Here, those ramifications are the potential for not only raising defenses or challenges to the impropriety of the HUD determination, see Housing Auth. of Jersey City, supra, 749 F. Supp. at 633 (finding HUD determination improper), but also appealing to the PHA to exercise its discretion to allow the tenant to remain in possession so long as the one guilty of the criminal activity is permanently barred from the leased premises.

Even when the drug-related criminal activity is grounds for eviction, HUD regulations vest the PHA with discretion to renounce eviction after review of the totality of the circumstances. 24 C.F.R. § 966.4(l)(5)(i) (1995). To the extent applicable here, the PHA may, in the exercise of its discretion, consider the effect the eviction would have on the tenant and consider, as an alternative to eviction, continued occupancy by the tenant because he or she is not implicated in the drug-related criminal activity so long as the family member engaging in that activity is barred from residing on the leased premises. See 24 C.F.R. § 966.4(l)(5)(i) (1995).

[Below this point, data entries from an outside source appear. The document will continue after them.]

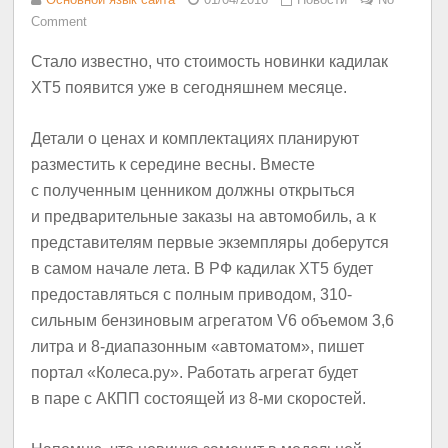
Comment
Стало известно, что стоимость новинки кадилак
XT5 появится уже в сегодняшнем месяце.
Детали о ценах и комплектациях планируют
разместить к середине весны. Вместе
с полученным ценником должны открыться
и предварительные заказы на автомобиль, а к
представителям первые экземпляры доберутся
в самом начале лета. В РФ кадилак XT5 будет
предоставляться с полным приводом, 310-
сильным бензиновым агрегатом V6 объемом 3,6
литра и 8-диапазонным «автоматом», пишет
портал «Колеса.ру». Работать агрегат будет
в паре с АКПП состоящей из 8-ми скоростей.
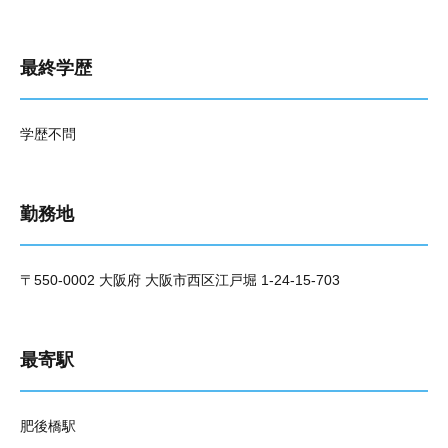
最終学歴
学歴不問
勤務地
〒550-0002 大阪府 大阪市西区江戸堀 1-24-15-703
最寄駅
肥後橋駅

The unsigned order staying the Warrant of Removal was conditioned on such a bar. Counsel for the tenant during oral argument conceded the tenant would be pleased to have the son excluded from the premises--an alternative that might well have been explored. Those facts suggest barring the son may have been a viable alternative to evicting the tenant. Hence, proper notice could have obviated the court proceedings under review.

We cannot regard the lease termination notice failures here as technical noncompliance with the federal regulations. We view those failures as substantive noncompliance prejudicial to the tenant. Where, as here, a PHA fails to serve a notice of lease termination consonant with the dictates of governing federal regulations, we conclude it fails to comply with the specificity a demand for possession must have under the Anti-Eviction Act. The lack of specificity, as it invariably must, denied the trial court jurisdiction. Failure to resolve the notice issue constituted plain error. R. 2:10-2. Consequently, the judgment for possession is vacated and the matter remanded to the trial court for entry of judgment in the tenant's favor. By so ruling, however, we do not suggest the Housing Authority is precluded from serving a proper new notice of lease termination based on violation of either federal law or state law proscribing drug-related criminal activity on, within, or near the leased premises.

Due to our Conclusion, we do not reach the issue of whether N.J.S.A. 2A:18-61.1.p., under the circumstances here, imposes strict liability on a tenant for a Comprehensive Drug Reform Act violation by another on or within the leased premises.

Reversed and remanded for entry of judgment in favor of defendant.